I’m not going to a list or single out a movie as the worst I saw, but both The A-Team and Knight and Day were stunning in their mediocrity.

TV

My Top 5

  1. Breaking Bad
  2. Doctor Who
  3. Community
  4. Modern Family
  5. The Big Bang Theory

I want to talk about The Big Bang Theory.  It doesn’t seem to aspire to be much more than a farcical but knowing take on geek culture, and in many ways I don’t want it to be more than that.  But this season it seems that the writers are taking the most tentative steps into raising the stakes.  A little.  Even before this season, for all of the jokes that ask us to laugh at the guys, the show has always had a core of sympathy for its characters, and a refreshing willingness to show the pleasures of a life of the mind (and of the comics and the sci-fi and the Xbox).  These guys clearly have fun, and that’s some kind of positive portrayal of geeks even if we haven’t advanced into role model territory yet.  And Bernadette was a nice addition last season to both soften Howard and to balance the intellectual scales for women on the show.  But it is in Amy Farrah Fowler, character/plot point of which I was initially enormously skeptical, that I see the potential for BBT to go to a really interesting place.
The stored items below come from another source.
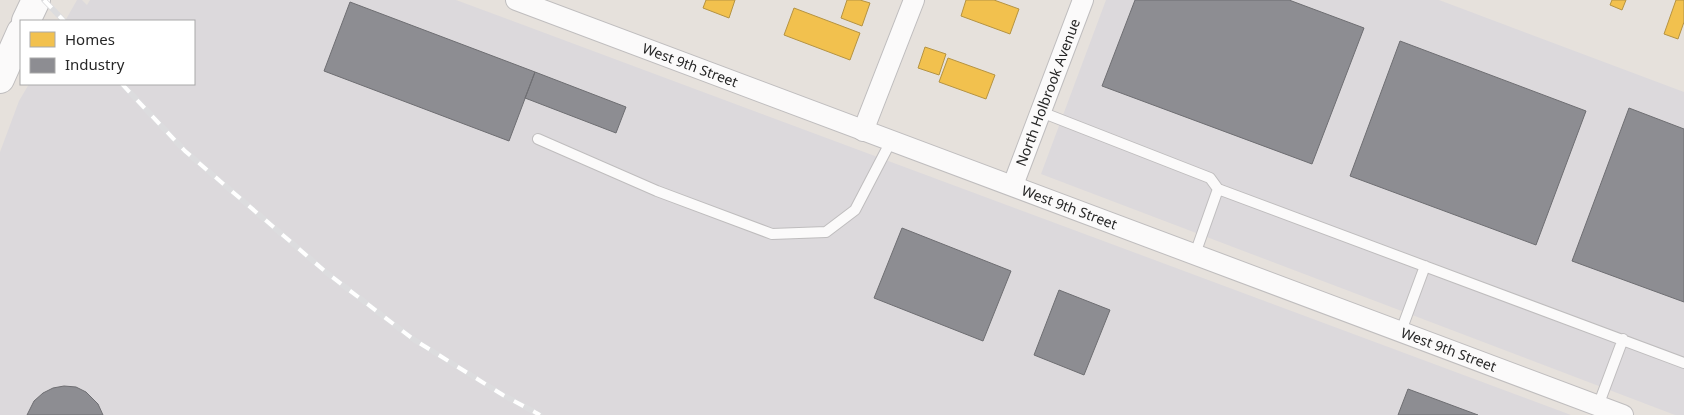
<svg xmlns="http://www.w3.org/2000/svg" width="1684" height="415" font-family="'Noto Sans',sans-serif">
<rect width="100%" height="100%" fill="#e6e1dc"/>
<path fill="#dcd9dc" d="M77,0H82L87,5L90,0H456L1571,415H0V152L19,101L29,84H194V21H65Z
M1106,0H1439L1684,92V415H1675L1041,174Z"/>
<path fill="#f2c14e" stroke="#b59342" d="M706,0H735L729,18L703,8Z
M847,0H860L870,3L862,26L841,18Z
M966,0H994L1019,9L1010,34L961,16Z
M1612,0H1626L1622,10L1610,5Z
M1676,0H1684V22L1678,39L1664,34Z
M794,8L860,33L850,60L784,35Z
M925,47L946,54L939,75L918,68Z
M948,58L995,75L986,99L939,82Z"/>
<path fill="#8d8d92" stroke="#6e6e72" d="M1135,0H1289L1364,28L1312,164L1102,86Z
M350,2L535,72L509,141L324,71Z
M1400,41L1586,111L1536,245L1350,176Z
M535,72L626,107L616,133L525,98Z
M1629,108L1684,129V302L1572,261Z
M902,228L1011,271L983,341L874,298Z
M1059,290L1110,310L1084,375L1034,355Z
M64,386L76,387L86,392L98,404L103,415H27L34,401L43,393L53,388Z
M1408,389L1478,415H1398Z"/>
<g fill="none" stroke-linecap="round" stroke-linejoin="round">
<defs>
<path id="lane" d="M1041,112L1210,178L1218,189
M538,139L657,191L772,234L826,232L855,210L891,141
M1195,254L1218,189L1684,363
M1401,331L1425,266
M1598,406L1623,339"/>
<g id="street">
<path id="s1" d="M516,0L1623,415"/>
<path d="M863,131L914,0"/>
<path id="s2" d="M1013,185L1083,0"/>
</g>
<path id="secondary" d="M26,21L36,0
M0,79L21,32"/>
</defs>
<use href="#lane" stroke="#bfbdbe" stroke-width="12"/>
<use href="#street" stroke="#bfbdbe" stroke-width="22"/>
<use href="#secondary" stroke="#bfbdbe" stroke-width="30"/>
<use href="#lane" stroke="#fbfafa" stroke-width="10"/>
<use href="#street" stroke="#fbfafa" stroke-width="20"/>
<use href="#secondary" stroke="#fbfafa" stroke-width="28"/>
<defs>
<path id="rail" d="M44,0L64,21
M122,84L185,151L327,273L413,339L503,395L540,415"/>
</defs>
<use href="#rail" stroke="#dcdcde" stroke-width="5.5"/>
<use href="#rail" stroke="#fff" stroke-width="4" stroke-dasharray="11" stroke-linecap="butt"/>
</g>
<g text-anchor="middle" stroke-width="5" stroke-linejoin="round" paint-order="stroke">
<g font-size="14" fill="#272727" stroke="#fff">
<text dy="5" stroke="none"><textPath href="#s1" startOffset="186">West 9th Street</textPath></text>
<text dy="5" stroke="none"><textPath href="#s2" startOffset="99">North Holbrook Avenue</textPath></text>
<text dy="5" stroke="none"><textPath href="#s1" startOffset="591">West 9th Street</textPath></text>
<text dy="5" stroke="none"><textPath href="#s1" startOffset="996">West 9th Street</textPath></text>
</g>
</g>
<rect x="20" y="20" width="175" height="65" fill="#ffffff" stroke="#a9a9a9"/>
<rect x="30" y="32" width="25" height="15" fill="#f2c14e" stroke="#a9a9a9"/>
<text x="65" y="45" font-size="15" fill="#272727">Homes</text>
<rect x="30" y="58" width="25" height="15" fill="#8d8d92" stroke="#a9a9a9"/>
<text x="65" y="70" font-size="15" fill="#272727">Industry</text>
</svg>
I like Sheldon.  And I like how uncompromisingly Sheldon is written and acted (Parsons really earned his Emmy).  But he’s still a human, and a man, and so far I have been very impressed with the delicacy with which the show has used Amy to explore that.  Sex (I’m sorry, coitus) has been on the table, yes, and I imagine that a Shamy bedroom scene is coming in 2011 to a sweeps week near you.  And I’m kind of looking forward to that.  But in the meantime, Parsons and Bialik are doing a great job showing how much Sheldon and Amy enjoy each other’s company, without sacrificing their established characterizations at all.  News flash: I’m a little like Sheldon, and seeing him find companionship while being true to himself pushes my wish fulfillment button pretty hard.

Books

I think the only 2010 release I read this year was Dan Ariely‘s The Upside of Irrationality, a disappointing follow up to Predictably Irrational.  Too much self indulgent commentary, not enough research.

Music

Most of my exposure to new (to me) music comes from TV.  Glee, of course, is primarily responsible for this, but SNL pitches in sometimes (when it’s not busy sucking) and I even picked up one particularly hungry earworm from Parenthood (Lyle Lovett’s “If I Had a Boat“).  This is the year I went gaga for Gaga, discovered “Dog Days Are Over“, and took delight in “Teenage Dream“.  On the other hand, I can still only put up with Madonna for about 4 minutes at a time, and I think Brittany Spears is pretty toxic.

I also started using Pandora this year.  All in all, it’s a pretty nifty service, though I wish there was some way to tell it that “Like” is not the same as “Play Constantly”.  “Seasons of Love” is on such heavy rotation on one of my channels that it has itself become a plausible way to measure a year.